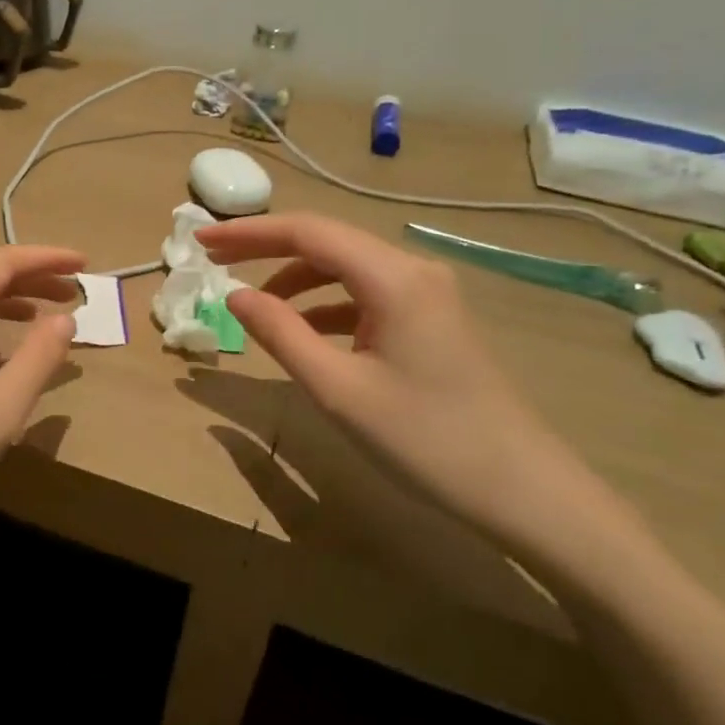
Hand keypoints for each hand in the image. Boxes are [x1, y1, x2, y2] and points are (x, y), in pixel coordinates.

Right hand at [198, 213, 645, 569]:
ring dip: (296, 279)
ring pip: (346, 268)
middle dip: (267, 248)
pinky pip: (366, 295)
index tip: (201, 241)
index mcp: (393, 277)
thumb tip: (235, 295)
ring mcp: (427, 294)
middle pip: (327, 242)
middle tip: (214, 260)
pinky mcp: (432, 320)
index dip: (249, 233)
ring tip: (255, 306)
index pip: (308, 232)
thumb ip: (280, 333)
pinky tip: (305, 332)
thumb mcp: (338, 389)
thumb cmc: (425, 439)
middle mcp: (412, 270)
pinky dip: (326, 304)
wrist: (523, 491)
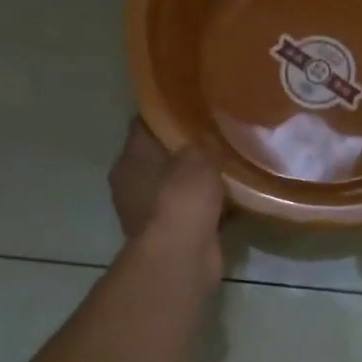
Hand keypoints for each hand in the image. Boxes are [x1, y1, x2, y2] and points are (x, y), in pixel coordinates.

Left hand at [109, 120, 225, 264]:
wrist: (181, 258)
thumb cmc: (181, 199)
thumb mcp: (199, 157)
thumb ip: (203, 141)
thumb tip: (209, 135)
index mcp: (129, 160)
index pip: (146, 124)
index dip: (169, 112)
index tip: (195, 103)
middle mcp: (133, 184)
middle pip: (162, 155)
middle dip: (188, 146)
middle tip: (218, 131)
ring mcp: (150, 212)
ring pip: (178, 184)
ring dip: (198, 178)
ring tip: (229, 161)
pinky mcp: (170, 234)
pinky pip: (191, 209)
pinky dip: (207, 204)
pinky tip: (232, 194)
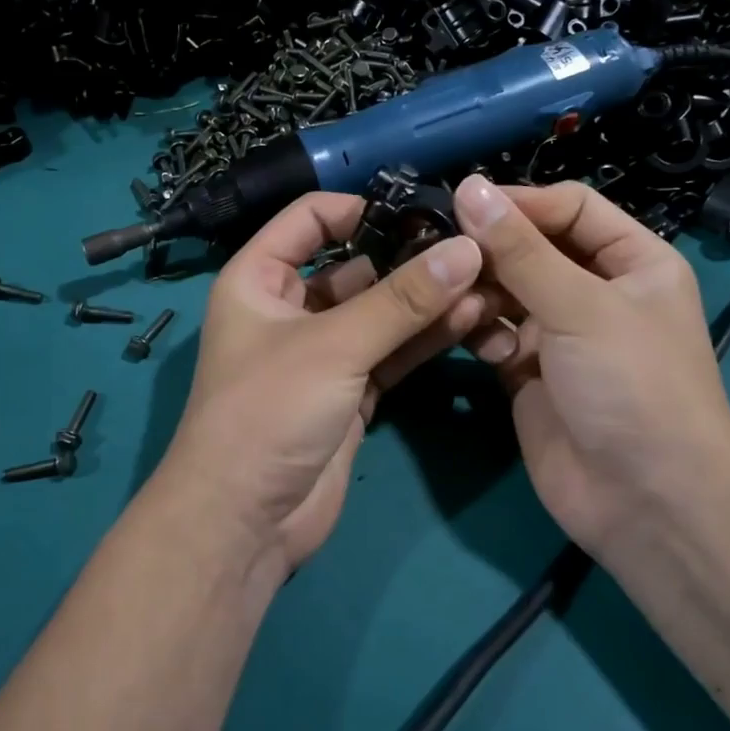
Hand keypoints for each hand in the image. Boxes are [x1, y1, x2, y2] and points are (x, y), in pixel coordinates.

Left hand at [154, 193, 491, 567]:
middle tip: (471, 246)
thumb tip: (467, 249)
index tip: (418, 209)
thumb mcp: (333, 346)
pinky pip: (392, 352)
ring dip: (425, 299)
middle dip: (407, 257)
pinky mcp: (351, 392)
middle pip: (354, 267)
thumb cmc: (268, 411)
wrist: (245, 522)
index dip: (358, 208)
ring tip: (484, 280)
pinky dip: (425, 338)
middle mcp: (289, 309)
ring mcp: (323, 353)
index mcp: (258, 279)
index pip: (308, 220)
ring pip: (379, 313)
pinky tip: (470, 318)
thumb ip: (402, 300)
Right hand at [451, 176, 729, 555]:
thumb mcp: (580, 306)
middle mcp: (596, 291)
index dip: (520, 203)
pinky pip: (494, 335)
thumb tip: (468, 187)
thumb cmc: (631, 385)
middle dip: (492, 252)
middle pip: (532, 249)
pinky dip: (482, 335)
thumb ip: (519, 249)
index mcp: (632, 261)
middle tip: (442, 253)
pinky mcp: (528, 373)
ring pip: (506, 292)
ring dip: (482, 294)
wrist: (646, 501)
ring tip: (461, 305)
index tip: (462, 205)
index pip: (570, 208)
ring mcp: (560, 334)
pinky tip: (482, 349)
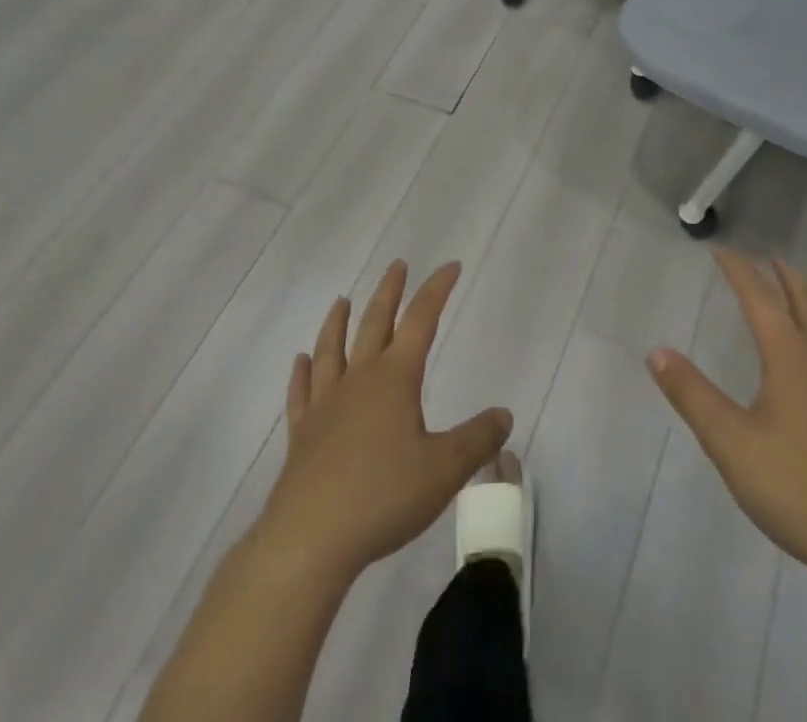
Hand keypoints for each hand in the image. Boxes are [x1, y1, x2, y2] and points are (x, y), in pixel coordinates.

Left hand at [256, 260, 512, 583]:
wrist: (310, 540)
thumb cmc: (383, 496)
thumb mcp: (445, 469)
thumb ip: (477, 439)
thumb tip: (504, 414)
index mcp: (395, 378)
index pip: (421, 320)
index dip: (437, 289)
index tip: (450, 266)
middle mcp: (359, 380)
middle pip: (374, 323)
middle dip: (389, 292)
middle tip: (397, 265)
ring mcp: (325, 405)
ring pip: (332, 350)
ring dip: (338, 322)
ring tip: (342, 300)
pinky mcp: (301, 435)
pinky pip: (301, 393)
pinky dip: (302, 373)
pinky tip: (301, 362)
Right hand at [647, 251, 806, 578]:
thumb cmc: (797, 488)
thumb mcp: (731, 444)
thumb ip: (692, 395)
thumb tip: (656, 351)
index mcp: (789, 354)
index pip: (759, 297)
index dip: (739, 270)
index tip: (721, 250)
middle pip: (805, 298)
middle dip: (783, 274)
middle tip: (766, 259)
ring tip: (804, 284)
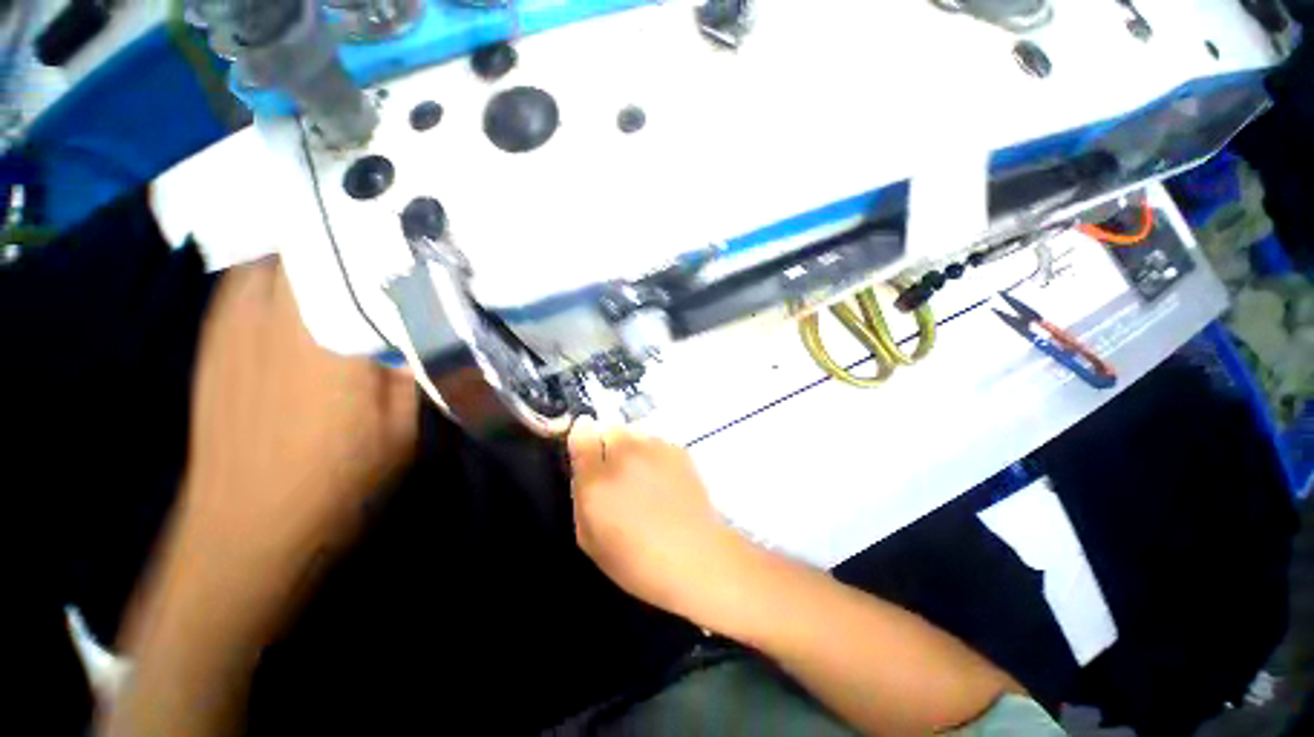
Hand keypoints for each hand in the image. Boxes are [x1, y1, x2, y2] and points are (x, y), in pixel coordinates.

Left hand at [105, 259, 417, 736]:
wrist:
========
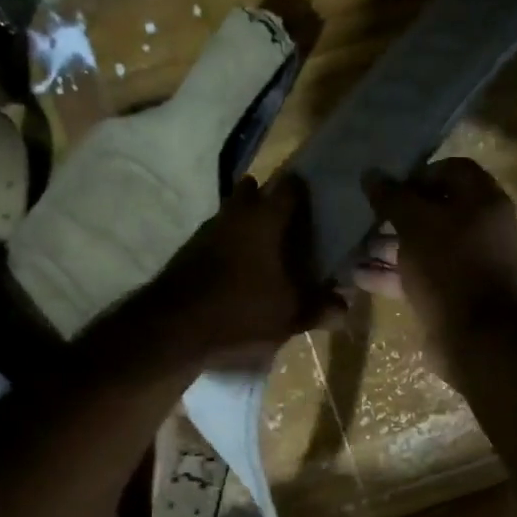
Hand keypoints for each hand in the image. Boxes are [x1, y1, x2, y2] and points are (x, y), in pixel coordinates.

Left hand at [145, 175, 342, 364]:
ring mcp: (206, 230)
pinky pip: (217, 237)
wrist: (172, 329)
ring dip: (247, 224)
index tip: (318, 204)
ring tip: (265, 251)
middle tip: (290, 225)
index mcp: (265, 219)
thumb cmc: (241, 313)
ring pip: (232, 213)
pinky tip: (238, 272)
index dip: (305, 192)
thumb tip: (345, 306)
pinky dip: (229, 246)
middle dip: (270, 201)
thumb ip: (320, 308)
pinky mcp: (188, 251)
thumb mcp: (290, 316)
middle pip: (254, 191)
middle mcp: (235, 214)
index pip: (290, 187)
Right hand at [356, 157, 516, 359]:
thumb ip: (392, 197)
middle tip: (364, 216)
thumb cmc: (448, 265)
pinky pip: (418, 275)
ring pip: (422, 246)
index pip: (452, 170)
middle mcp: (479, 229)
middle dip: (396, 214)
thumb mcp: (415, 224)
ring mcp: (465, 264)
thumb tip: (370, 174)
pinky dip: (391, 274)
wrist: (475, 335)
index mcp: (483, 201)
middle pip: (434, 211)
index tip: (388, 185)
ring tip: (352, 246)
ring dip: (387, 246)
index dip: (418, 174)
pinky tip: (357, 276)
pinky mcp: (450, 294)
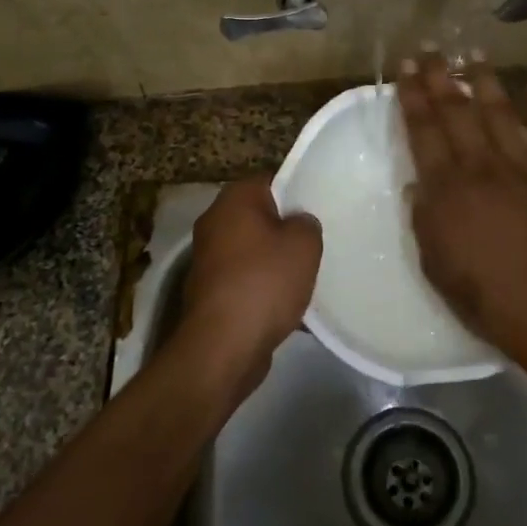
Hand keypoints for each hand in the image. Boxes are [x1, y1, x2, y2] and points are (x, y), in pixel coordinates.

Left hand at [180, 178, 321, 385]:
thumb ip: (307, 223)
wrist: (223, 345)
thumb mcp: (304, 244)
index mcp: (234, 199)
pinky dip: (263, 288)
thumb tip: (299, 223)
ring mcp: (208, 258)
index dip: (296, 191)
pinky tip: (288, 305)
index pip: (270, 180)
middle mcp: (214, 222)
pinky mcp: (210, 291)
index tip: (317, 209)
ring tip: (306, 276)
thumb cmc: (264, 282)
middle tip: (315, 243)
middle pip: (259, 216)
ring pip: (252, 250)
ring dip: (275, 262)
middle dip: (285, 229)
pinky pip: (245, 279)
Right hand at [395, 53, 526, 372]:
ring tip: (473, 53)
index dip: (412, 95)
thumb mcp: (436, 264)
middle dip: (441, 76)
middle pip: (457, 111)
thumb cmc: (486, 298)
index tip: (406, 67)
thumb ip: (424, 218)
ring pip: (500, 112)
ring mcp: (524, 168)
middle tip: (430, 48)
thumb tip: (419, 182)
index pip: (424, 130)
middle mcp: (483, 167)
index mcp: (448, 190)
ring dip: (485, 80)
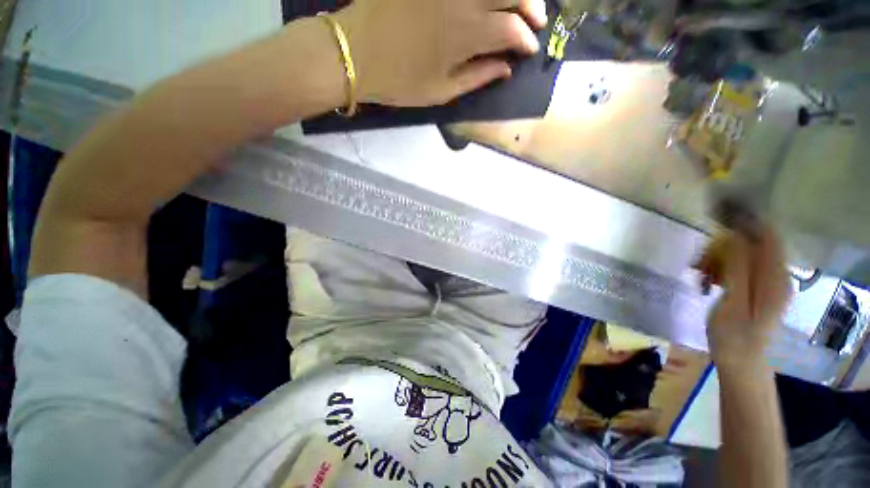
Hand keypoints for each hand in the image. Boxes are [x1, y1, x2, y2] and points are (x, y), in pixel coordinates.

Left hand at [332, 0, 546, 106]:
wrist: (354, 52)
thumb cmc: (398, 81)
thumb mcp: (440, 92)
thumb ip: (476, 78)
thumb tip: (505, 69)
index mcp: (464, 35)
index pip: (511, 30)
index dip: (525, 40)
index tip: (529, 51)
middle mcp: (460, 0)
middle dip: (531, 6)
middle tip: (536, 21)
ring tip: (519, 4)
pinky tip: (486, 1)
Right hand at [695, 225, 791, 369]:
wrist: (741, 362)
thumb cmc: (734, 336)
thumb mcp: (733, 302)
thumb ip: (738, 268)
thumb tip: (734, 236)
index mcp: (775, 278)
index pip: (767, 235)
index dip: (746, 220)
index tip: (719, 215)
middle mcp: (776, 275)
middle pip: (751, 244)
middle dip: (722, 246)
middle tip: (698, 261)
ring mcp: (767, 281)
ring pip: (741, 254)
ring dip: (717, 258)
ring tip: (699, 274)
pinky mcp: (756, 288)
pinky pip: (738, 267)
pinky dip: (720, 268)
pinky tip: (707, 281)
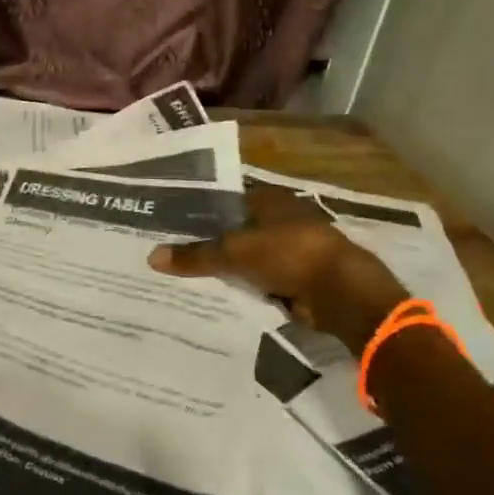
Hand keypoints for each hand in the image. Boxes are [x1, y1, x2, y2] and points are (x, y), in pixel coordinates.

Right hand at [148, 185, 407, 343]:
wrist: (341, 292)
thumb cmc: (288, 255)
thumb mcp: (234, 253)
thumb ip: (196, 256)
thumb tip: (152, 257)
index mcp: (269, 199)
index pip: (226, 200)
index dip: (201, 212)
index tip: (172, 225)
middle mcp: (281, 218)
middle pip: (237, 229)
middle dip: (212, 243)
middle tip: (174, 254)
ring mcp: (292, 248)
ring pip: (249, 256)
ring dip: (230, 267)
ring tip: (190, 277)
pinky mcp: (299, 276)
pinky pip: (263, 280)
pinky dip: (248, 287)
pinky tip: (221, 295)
========
§ Task directions:
Using the data above, copy exactly the lines from the one containing "middle dip: (396, 214)" to the one containing "ring tip: (519, 4)", inclusive. Exclude the pictures.

§ Response for this exercise:
middle dip: (396, 214)
thumb mcp: (415, 224)
ring mcp: (465, 264)
thumb tip: (370, 174)
pinky dip: (391, 274)
wrist: (475, 335)
index mcp: (483, 201)
middle pip: (434, 211)
index tip: (388, 185)
ring tip: (352, 246)
ring dip: (387, 246)
index dip: (418, 174)
pinky tip: (357, 276)
pinky mcp: (450, 294)
Hand keypoints for each hand in the image. Boxes are [x1, y1, x2, y2] and points are (x, y), in pixel coordinates.

Left hand at [180, 178, 321, 385]:
thumb ip: (307, 223)
wrist: (223, 345)
thumb mcp: (304, 244)
index mcp: (234, 199)
pinky dip: (263, 288)
thumb tip: (299, 223)
ring mcp: (208, 258)
index dip: (296, 191)
pinky tip: (288, 305)
index pip: (270, 180)
middle mcp: (214, 222)
pinky mcp: (210, 291)
index tip: (317, 209)
ring tip: (306, 276)
thumb cmc: (264, 282)
middle tip: (315, 243)
middle pip: (259, 216)
ring pip: (252, 250)
ring dip: (275, 262)
middle dip: (285, 229)
pinky pip: (245, 279)
Right hand at [395, 53, 526, 372]:
ring tip: (473, 53)
index dip: (412, 95)
thumb mcp: (436, 264)
middle dip: (441, 76)
middle pip: (457, 111)
thumb cmc: (486, 298)
index tip: (406, 67)
thumb ip: (424, 218)
ring pip: (500, 112)
ring mcp: (524, 168)
middle tip: (430, 48)
thumb tip: (419, 182)
index pip: (424, 130)
middle mcp: (483, 167)
index mcp: (448, 190)
ring dip: (485, 80)
Hand keypoints for each hand in the image. Boxes are [x1, y1, x2, y2] and points are (x, y), in pixel coordinates.

Left hand at [332, 0, 546, 106]:
wrist: (354, 52)
thumb cmc: (398, 81)
thumb mcp: (440, 92)
thumb ip: (476, 78)
thumb tip: (505, 69)
index mcp: (464, 35)
index pip: (511, 30)
index dip: (525, 40)
index tip: (529, 51)
middle mcp: (460, 0)
middle dip: (531, 6)
middle tip: (536, 21)
ring tip: (519, 4)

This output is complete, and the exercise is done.